Assignment
Repeat the lines below word for word, from the line containing "Kunjungi Stack Overflow" down through the line containing "Heating, Inc.", with both of those lines included.

Saved entries:
____________________

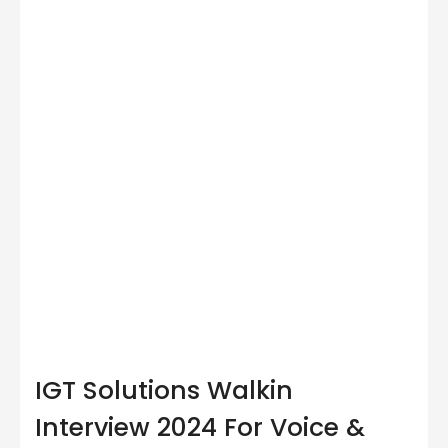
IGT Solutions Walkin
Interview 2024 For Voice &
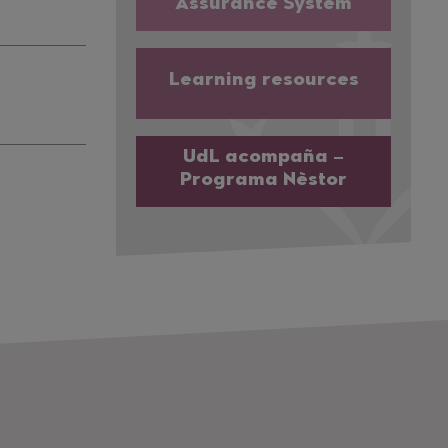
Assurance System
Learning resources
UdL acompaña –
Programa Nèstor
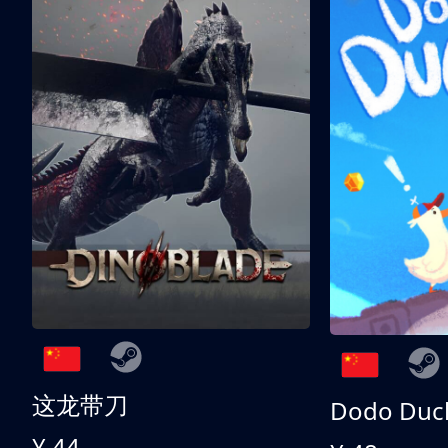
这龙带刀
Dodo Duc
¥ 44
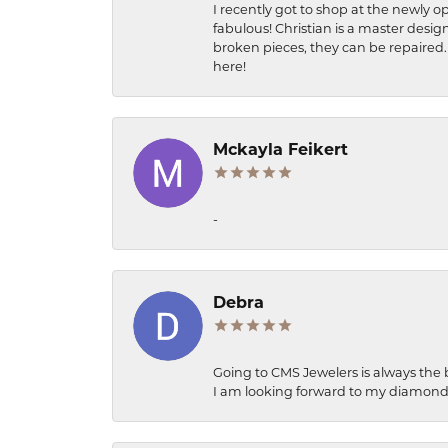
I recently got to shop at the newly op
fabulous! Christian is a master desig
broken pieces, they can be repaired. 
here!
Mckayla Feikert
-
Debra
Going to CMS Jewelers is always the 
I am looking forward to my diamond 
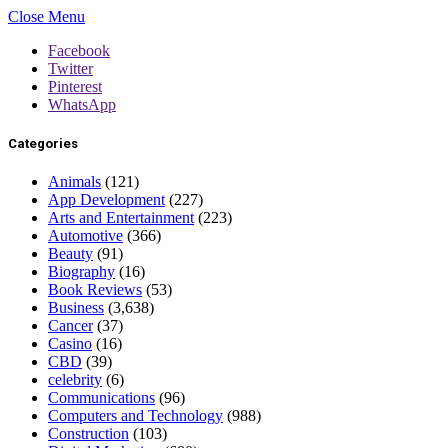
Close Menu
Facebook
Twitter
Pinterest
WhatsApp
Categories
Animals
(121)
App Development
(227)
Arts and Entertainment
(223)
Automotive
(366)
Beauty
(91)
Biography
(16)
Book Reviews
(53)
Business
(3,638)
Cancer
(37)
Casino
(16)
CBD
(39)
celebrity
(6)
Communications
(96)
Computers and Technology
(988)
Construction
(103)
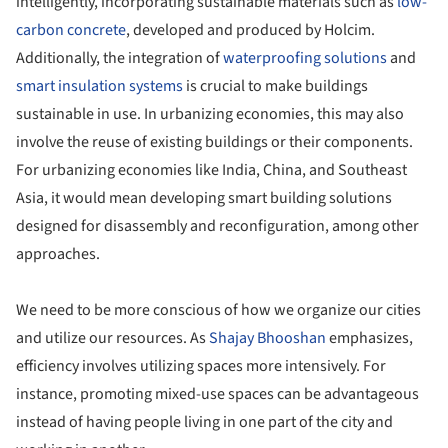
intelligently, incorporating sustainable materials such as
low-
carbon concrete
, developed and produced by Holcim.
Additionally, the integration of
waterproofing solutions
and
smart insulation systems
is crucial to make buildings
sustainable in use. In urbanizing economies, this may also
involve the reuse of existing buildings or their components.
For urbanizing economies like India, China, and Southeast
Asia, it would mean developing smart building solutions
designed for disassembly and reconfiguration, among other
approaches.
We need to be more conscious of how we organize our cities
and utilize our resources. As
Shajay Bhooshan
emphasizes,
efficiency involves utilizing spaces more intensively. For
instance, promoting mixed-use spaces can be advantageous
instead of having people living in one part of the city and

____________________

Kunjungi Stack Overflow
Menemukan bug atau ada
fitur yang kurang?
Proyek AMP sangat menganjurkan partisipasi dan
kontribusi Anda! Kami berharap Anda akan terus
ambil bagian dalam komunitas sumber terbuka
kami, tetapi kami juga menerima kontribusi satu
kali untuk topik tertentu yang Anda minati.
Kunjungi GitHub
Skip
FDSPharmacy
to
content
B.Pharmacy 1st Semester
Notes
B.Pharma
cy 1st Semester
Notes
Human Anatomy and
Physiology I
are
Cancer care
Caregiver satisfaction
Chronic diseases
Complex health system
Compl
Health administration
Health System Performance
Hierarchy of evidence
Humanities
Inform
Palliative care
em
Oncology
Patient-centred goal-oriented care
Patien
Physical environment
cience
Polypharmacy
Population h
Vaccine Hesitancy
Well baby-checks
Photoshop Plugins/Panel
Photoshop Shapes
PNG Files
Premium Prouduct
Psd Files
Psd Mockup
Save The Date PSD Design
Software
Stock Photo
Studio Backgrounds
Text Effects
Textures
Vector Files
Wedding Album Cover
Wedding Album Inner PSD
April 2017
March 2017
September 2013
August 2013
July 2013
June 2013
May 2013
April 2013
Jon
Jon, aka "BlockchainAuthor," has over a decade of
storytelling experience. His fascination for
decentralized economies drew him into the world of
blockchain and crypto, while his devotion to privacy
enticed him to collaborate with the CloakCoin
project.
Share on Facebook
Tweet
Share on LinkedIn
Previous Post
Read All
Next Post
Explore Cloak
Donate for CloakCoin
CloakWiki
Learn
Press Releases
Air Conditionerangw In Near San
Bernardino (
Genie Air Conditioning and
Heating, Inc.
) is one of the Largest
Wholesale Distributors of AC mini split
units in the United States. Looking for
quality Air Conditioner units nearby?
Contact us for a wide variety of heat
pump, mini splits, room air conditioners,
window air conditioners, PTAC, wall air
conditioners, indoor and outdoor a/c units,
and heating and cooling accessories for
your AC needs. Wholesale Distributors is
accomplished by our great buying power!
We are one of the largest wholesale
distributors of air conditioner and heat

____________________

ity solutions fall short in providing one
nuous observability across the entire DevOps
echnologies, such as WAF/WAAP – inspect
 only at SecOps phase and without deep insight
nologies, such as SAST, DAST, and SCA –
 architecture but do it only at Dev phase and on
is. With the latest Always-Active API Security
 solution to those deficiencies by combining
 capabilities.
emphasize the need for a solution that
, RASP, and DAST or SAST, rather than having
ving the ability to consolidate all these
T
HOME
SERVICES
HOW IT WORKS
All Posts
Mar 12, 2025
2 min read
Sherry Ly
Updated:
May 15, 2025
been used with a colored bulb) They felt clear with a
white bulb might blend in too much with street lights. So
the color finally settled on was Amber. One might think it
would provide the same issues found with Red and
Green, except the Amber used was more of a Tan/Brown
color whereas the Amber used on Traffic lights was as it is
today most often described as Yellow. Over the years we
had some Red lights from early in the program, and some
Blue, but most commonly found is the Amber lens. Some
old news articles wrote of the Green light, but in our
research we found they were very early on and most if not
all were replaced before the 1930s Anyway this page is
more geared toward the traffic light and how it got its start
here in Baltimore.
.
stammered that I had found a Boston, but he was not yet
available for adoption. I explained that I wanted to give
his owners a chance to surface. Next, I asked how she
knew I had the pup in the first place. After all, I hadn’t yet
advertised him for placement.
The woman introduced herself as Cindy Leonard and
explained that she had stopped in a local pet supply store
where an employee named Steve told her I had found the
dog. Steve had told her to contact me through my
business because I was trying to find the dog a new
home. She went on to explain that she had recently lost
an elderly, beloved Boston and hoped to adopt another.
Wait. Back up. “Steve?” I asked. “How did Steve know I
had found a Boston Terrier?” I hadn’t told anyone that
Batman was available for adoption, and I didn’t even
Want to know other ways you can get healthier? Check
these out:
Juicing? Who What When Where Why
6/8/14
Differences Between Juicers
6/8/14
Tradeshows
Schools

____________________

Solution to this task
Kunjungi Stack Overflow
Menemukan bug atau ada
fitur yang kurang?
Proyek AMP sangat menganjurkan partisipasi dan
kontribusi Anda! Kami berharap Anda akan terus
ambil bagian dalam komunitas sumber terbuka
kami, tetapi kami juga menerima kontribusi satu
kali untuk topik tertentu yang Anda minati.
Kunjungi GitHub
Skip
FDSPharmacy
to
content
B.Pharmacy 1st Semester
Notes
B.Pharma
cy 1st Semester
Notes
Human Anatomy and
Physiology I
are
Cancer care
Caregiver satisfaction
Chronic diseases
Complex health system
Compl
Health administration
Health System Performance
Hierarchy of evidence
Humanities
Inform
Palliative care
em
Oncology
Patient-centred goal-oriented care
Patien
Physical environment
cience
Polypharmacy
Population h
Vaccine Hesitancy
Well baby-checks
Photoshop Plugins/Panel
Photoshop Shapes
PNG Files
Premium Prouduct
Psd Files
Psd Mockup
Save The Date PSD Design
Software
Stock Photo
Studio Backgrounds
Text Effects
Textures
Vector Files
Wedding Album Cover
Wedding Album Inner PSD
April 2017
March 2017
September 2013
August 2013
July 2013
June 2013
May 2013
April 2013
Jon
Jon, aka "BlockchainAuthor," has over a decade of
storytelling experience. His fascination for
decentralized economies drew him into the world of
blockchain and crypto, while his devotion to privacy
enticed him to collaborate with the CloakCoin
project.
Share on Facebook
Tweet
Share on LinkedIn
Previous Post
Read All
Next Post
Explore Cloak
Donate for CloakCoin
CloakWiki
Learn
Press Releases
Air Conditionerangw In Near San
Bernardino (
Genie Air Conditioning and
Heating, Inc.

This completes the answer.